(Collected data)
━━━━━━━━━━

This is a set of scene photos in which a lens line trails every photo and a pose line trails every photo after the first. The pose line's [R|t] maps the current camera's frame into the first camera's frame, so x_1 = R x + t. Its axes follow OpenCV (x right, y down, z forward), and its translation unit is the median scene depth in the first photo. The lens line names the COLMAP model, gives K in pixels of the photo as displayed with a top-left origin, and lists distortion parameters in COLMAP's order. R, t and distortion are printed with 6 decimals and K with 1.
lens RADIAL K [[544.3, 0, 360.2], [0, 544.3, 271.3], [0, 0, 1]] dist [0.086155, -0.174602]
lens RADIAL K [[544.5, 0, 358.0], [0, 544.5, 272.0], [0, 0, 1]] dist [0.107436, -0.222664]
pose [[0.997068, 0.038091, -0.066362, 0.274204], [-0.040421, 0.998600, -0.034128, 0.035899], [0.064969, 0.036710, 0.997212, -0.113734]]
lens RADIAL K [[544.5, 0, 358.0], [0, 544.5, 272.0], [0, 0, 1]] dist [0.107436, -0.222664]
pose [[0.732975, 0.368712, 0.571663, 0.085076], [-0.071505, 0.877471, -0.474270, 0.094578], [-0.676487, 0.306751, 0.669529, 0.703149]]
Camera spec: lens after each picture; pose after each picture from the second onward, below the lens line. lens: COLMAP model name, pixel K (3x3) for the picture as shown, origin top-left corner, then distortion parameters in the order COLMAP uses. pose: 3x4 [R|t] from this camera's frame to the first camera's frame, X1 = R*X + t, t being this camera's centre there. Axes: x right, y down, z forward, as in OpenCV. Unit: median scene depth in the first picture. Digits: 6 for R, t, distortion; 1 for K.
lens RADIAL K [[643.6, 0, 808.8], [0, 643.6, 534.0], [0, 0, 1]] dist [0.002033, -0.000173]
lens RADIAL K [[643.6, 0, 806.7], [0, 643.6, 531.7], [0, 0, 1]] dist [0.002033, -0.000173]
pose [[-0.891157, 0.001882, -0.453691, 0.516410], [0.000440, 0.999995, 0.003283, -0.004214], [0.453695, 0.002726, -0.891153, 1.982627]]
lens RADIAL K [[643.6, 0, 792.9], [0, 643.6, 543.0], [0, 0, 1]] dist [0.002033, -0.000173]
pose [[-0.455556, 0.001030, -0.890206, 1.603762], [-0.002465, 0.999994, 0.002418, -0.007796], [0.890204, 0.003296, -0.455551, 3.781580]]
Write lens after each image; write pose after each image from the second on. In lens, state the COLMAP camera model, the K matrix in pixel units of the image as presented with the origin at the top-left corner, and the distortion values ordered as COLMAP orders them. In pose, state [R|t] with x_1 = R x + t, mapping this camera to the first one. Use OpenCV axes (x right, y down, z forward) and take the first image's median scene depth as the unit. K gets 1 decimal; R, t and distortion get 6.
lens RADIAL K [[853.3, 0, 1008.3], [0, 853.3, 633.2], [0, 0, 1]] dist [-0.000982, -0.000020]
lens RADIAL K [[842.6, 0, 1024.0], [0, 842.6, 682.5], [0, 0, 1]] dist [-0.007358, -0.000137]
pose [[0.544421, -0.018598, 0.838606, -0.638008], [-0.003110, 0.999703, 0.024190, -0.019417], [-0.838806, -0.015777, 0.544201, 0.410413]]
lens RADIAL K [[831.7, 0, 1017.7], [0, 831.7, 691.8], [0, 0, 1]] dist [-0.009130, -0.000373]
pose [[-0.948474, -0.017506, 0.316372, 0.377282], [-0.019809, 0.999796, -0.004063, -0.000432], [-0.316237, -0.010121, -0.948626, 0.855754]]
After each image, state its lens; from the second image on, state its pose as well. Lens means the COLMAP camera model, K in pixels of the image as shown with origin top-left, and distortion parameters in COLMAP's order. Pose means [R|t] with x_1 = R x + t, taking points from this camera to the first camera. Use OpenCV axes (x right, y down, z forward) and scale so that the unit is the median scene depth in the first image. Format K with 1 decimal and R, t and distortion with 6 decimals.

━━━━━━━━━━

TO DO: Copy the rows from the first line up to and including the line that contains "0.003296, -0.455551, 3.781580]]", keeping every character unchanged.

SOLUTION TO THE EXERCISE:
This is a set of scene photos in which a lens line trails every photo and a pose line trails every photo after the first. The pose line's [R|t] maps the current camera's frame into the first camera's frame, so x_1 = R x + t. Its axes follow OpenCV (x right, y down, z forward), and its translation unit is the median scene depth in the first photo. The lens line names the COLMAP model, gives K in pixels of the photo as displayed with a top-left origin, and lists distortion parameters in COLMAP's order. R, t and distortion are printed with 6 decimals and K with 1.
lens RADIAL K [[544.3, 0, 360.2], [0, 544.3, 271.3], [0, 0, 1]] dist [0.086155, -0.174602]
lens RADIAL K [[544.5, 0, 358.0], [0, 544.5, 272.0], [0, 0, 1]] dist [0.107436, -0.222664]
pose [[0.997068, 0.038091, -0.066362, 0.274204], [-0.040421, 0.998600, -0.034128, 0.035899], [0.064969, 0.036710, 0.997212, -0.113734]]
lens RADIAL K [[544.5, 0, 358.0], [0, 544.5, 272.0], [0, 0, 1]] dist [0.107436, -0.222664]
pose [[0.732975, 0.368712, 0.571663, 0.085076], [-0.071505, 0.877471, -0.474270, 0.094578], [-0.676487, 0.306751, 0.669529, 0.703149]]
Camera spec: lens after each picture; pose after each picture from the second onward, below the lens line. lens: COLMAP model name, pixel K (3x3) for the picture as shown, origin top-left corner, then distortion parameters in the order COLMAP uses. pose: 3x4 [R|t] from this camera's frame to the first camera's frame, X1 = R*X + t, t being this camera's centre there. Axes: x right, y down, z forward, as in OpenCV. Unit: median scene depth in the first picture. Digits: 6 for R, t, distortion; 1 for K.
lens RADIAL K [[643.6, 0, 808.8], [0, 643.6, 534.0], [0, 0, 1]] dist [0.002033, -0.000173]
lens RADIAL K [[643.6, 0, 806.7], [0, 643.6, 531.7], [0, 0, 1]] dist [0.002033, -0.000173]
pose [[-0.891157, 0.001882, -0.453691, 0.516410], [0.000440, 0.999995, 0.003283, -0.004214], [0.453695, 0.002726, -0.891153, 1.982627]]
lens RADIAL K [[643.6, 0, 792.9], [0, 643.6, 543.0], [0, 0, 1]] dist [0.002033, -0.000173]
pose [[-0.455556, 0.001030, -0.890206, 1.603762], [-0.002465, 0.999994, 0.002418, -0.007796], [0.890204, 0.003296, -0.455551, 3.781580]]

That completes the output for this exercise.